Così Luisa Albera, capo missione della Ocean Viking. Dalle 11,30 di lunedì (oggi, ndr) la traversata sarà difficile. Le persone soccorse, debilitate e non abituate a stare in mare, ne soffriranno le conseguenze. Meteo a parte, il problema è la distanza. Sono 850 miglia. Per raggiungere Ravenna ne abbiamo dovute percorrere 900. Non stiamo parlando di una macchina, un treno o un bus. Ocean Viking naviga a una media di 9 nodi, che sono 18 chilometri all’ora. Significa giorni di navigazione. Il nuovo decreto mira chiaramente a colpire le navi umanitarie che fanno soccorso nel Mediterraneo centrale.

Un porto sicuro così lontano significa che l’obiettivo è renderle non operative. È giusto darlo il prima possibile, ma raggiungibile in 24, massimo 48 ore. Allontanando le Ong dall’area, viene a mancare sia il soccorso, sia la testimonianza di quello che accade”.

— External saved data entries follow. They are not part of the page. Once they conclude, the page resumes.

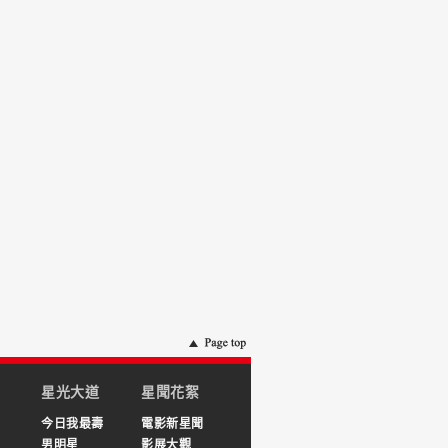
星光大道
星聞花絮
今日我最壽
電影新星聞
男明星
影展大觀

Con che animo si accetta un porto dopo un unico intervento? «È una decisione pesante. Prima di andare a Nord abbiamo verificato che non ci fossero casi aperti. Quando eravamo ormai lontani, siamo venuti a conoscenza di decine di persone che stavano chiedendo aiuto. So solo che se ci avessero permesso di restare lì avremmo potuto salvare altre vite».